# [Page extract]
○ ○ ○ ○ ○

Common data: Simulation time: 200sec; TCP Variants: Sack1 with HS-TCP; All codes are compiled with -pg (gprof support).

Simulation machine: Sun SunFire server with dual AMD Opteron(tm) Processor 250 (2.4GHz)

Details: (click on the scenario details to download the ns script (.tcl) file. Click on the time to download the gprofile).

Test
Scenario
NS-2.28 original
NS-2.28 with the patch*
NS-2.28 with Heap**
NS-2.28 with map ***
1 c= 1Gbps
buffer=20000pkt
d=220ms
flow#= 40
no output
17h 9m 12s 25m 6s 40m 15s 1h 8m 2s
2 c= 1Gbps
buffer=20000pkt
d=220ms
flow#= 40
monitor per 0.1s
25m 14s 25m 58s 42m 53s 1h 7m 24s
3 c= 1Gbps
buffer=20000pkt
d=220ms
flow#= 40
monitor per 1s
20h 10m 44s 24m 17s 41m 40s 1h 6m 28s
4 c= 1Gbps
buffer=20000pkt
d=220ms
flow#= 40
monitor per 10s
19h 0m 25s 24m 15s 41m 57s 1h 6m 56s
5 c= 1Gbps
buffer=10000pkt
d=220ms
flow#= 40
no output
23m 37s 24m 30s 40m 82s 1h 4m 38s
6 c= 25Mbps
buffer=125pkt
d=220ms
flow#= 4
tracing variable
11s 11s 12s 18s
7 c= 25Mbps
buffer=125pkt
d=220ms
flow#= 40
tracing variable
27s 28s 31s 45s
8 c= 250Mbps
buffer=125pkt
d=220ms
flow#= 40
tracing variable
4m 40s 3m 55s 4m 43s 7m 1s
9 c= 250Mbps
buffer=125pkt
d=220ms
flow#= 40
monitor per 0.1s
3m 05s 2m 14s 3m 06s 5m 23s
10 c= 250Mbps
buffer=125pkt
d=220ms
flow#= 40
no output
2m 52s 2m 9s 3m 0s 5m 28s

* The trace/monitor results in all the scenarios are compared between the original ns2 output and the patched ns2 output. They are identical.

** An implementation with Heap as the priority queue is also implemented for comparison. See details. But this implementation is an ad-hoc hack solution. Should not be used in serious simulation before further verification.

*** NS-map is the map scheduler in the NS-2 distribution, enabled by adding "$ns use-scheduler Map" in the tcl script. It uses stl map implementation as the priority queue. Thanks to Prof. Riley for suggestion.

Details of the data structures:

Calendar Queue (default in NS-2.28)

Randy Brown, "Calendar Queues: A Fast O(1) Priority Queue Implementation for the Simulation Event Set Problem" , Communications of the ACM, Volume 31 , Issue 10 (October 1988) Pages: 1220 - 1227 Year of Publication: 1988 ISSN:0001-0782

JongSuk Ahn, SeungHyun Oh. "Dynamic Calendar Queue," ss, vol. 00, no. , p. 20, Thirty-Second 1999.

○ ○ ○ ○ ○

# [Dataset section]
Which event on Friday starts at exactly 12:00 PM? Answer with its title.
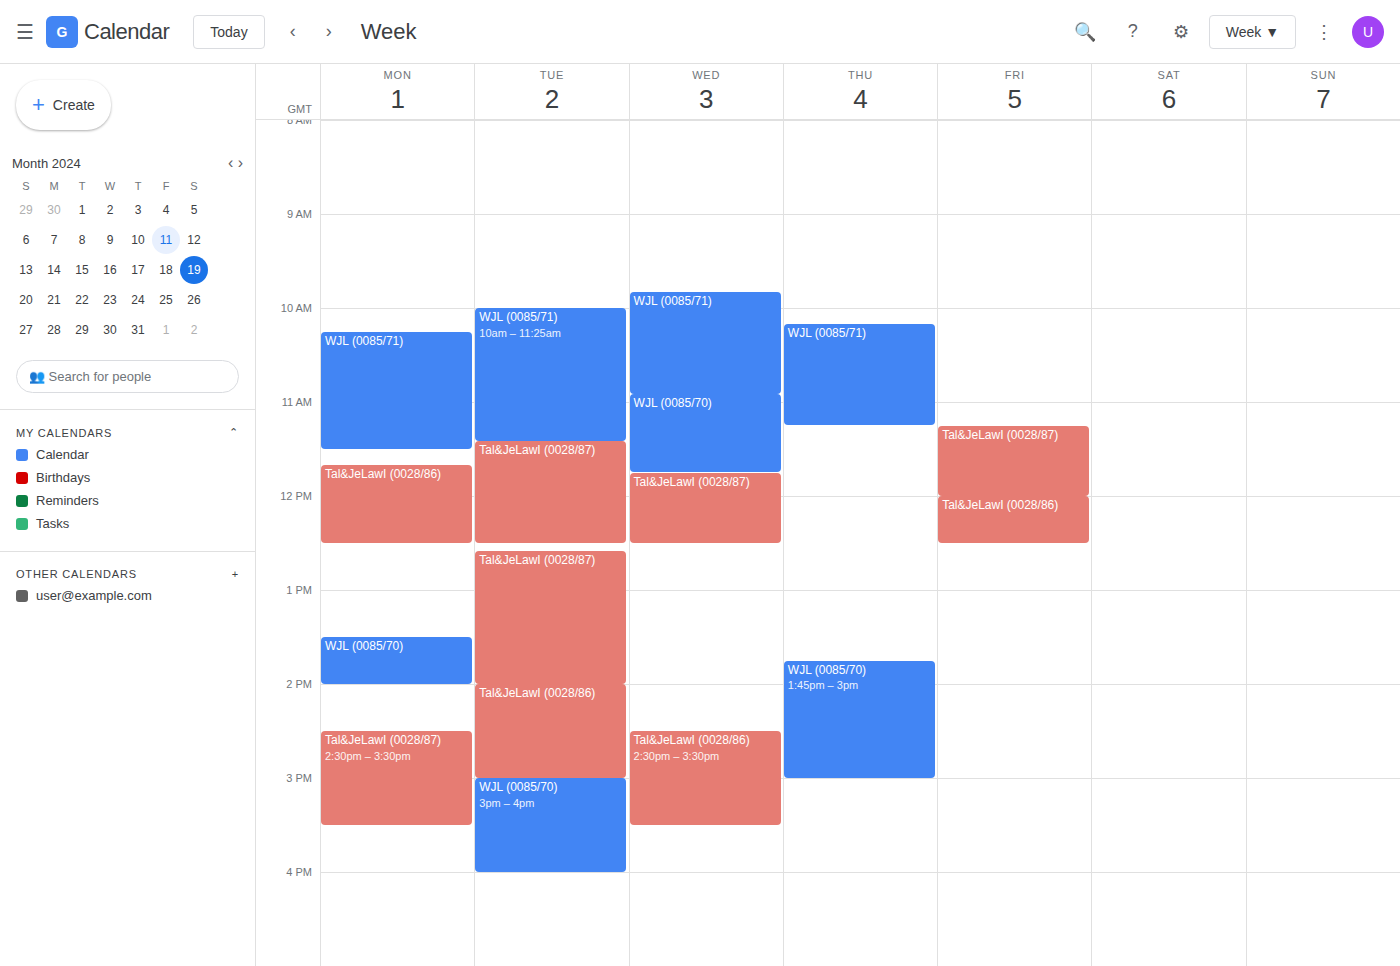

○ ○ ○ ○ ○

# [Exercise requirements]
Can you print the NS-2 scheduler benchmark text word for word between "Common data: Simulation" and "Processor 250 (2.4GHz)", inclusive?

# [Result]
Common data: Simulation time: 200sec; TCP Variants: Sack1 with HS-TCP; All codes are compiled with -pg (gprof support).

Simulation machine: Sun SunFire server with dual AMD Opteron(tm) Processor 250 (2.4GHz)